To do: Among the entries below, copy every line that carries the word "zmianami".

Data provided:
★ ★ ★

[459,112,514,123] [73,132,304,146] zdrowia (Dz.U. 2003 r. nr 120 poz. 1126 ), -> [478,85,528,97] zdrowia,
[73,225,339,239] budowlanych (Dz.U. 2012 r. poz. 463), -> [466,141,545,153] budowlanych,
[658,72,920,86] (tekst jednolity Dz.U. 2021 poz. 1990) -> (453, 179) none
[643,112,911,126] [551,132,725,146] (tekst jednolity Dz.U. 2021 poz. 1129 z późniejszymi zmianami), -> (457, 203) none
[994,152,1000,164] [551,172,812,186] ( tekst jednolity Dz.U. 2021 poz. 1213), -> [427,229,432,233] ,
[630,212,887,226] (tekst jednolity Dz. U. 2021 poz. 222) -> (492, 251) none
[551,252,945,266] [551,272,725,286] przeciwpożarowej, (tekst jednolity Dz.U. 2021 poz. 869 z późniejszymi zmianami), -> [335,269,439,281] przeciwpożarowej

★ ★ ★

Solution to this exercise:
[643,112,911,126] [551,132,725,146] (tekst jednolity Dz.U. 2021 poz. 1129 z późniejszymi zmianami), -> (457, 203) none
[551,252,945,266] [551,272,725,286] przeciwpożarowej, (tekst jednolity Dz.U. 2021 poz. 869 z późniejszymi zmianami), -> [335,269,439,281] przeciwpożarowej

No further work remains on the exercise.